Investing

A Huge China Stimulus as the Developed World Falters?

China may unleash a stimulus package of more than $700 billion if the global economy slows enough to undermine the GDP growth of the world’s most populous nation. Deutsche Bank made this observation based on conversations with government officials. Such a package would come at a time when developed nations cannot afford any stimulus at all, even though they are entering a new period of recession. It demonstrates, more strongly than anything else, the difference between what China can do compared to the U.S., Japan, EU and UK.

Ironically, the Chinese decision would be based on the failure of developed nations to renew GDP growth though stimulus. The U.S., for example, has posted GDP growth of only 1% recently. Job creation has halted. President Obama will present a jobs package with $3 trillion in cuts to the federal budget through 2020. Congress likely will reject the plan, though. That means whatever stimulus the employment market might get will not happen. This in turn could raise the barriers to GDP expansion, which would put China’s rapid growth rate in jeopardy.

China’s export machine still depends mostly on exports to the West, even though recent PMI numbers have been moderately good. The consumer economy inside China may be growing rapidly, but it cannot replace overseas demand. And that demand is at great risk.

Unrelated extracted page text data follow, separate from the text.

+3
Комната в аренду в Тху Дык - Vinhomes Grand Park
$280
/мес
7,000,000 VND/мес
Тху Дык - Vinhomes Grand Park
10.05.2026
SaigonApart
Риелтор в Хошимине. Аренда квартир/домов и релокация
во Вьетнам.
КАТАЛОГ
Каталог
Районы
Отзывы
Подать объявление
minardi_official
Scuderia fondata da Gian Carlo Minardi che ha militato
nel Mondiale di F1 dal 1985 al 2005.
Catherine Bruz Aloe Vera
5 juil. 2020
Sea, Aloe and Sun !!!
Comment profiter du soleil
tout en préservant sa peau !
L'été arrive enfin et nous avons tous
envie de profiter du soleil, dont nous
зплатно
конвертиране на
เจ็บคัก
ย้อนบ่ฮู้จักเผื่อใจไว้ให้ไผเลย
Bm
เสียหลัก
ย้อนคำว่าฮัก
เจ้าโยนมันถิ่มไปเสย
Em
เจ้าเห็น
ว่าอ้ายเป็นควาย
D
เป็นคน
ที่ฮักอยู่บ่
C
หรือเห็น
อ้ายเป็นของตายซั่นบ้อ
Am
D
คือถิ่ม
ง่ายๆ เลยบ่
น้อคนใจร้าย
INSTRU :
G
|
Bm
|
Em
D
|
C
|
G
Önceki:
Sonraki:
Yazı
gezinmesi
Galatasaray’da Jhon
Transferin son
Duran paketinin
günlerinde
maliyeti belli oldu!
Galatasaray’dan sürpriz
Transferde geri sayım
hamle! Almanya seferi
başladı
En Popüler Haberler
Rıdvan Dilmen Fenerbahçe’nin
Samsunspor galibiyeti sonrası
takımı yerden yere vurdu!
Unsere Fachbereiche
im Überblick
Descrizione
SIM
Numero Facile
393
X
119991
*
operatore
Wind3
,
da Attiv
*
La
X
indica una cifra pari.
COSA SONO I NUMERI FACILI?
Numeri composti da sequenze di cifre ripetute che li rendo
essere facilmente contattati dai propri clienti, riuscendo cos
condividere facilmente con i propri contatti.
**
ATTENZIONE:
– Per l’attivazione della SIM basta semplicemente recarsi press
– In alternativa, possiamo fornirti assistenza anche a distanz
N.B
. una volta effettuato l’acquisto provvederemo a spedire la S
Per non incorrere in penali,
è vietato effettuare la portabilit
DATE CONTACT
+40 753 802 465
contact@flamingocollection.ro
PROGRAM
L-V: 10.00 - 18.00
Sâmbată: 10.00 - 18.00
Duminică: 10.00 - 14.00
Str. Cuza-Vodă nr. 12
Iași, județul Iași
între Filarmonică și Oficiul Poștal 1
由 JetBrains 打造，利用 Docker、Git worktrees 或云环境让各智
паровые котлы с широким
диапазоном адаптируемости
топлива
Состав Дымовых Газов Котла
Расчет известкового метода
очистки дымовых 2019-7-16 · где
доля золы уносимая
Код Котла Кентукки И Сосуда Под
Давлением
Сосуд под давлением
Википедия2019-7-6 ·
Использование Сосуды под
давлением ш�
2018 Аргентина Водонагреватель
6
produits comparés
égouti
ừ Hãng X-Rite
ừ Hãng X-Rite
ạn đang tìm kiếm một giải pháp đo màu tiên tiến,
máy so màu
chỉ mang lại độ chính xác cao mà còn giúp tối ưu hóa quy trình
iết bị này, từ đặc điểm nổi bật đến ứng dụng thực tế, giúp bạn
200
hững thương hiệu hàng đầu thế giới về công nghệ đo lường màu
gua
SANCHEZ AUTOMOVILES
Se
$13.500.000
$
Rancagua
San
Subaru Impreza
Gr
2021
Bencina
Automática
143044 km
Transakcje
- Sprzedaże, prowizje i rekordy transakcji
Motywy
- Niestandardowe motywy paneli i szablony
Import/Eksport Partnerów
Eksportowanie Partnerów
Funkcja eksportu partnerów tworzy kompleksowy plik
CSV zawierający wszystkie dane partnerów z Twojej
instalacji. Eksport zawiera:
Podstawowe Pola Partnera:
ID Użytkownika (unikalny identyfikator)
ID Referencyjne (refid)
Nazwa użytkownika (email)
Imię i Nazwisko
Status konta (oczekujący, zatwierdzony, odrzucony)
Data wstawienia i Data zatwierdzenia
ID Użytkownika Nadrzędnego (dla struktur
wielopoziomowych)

The Chinese may begin a stimulus program late this year, or early next, if the signals of an economic stall in the developed world worsen. Austerity plans in the EU and U.S. will almost guarantee that it will be left to businesses in both regions to drive new job additions and to consumers to increase their activities. Those things will not happen. And China alone among the world’s largest economies can afford to weather the developing global recession without much damage.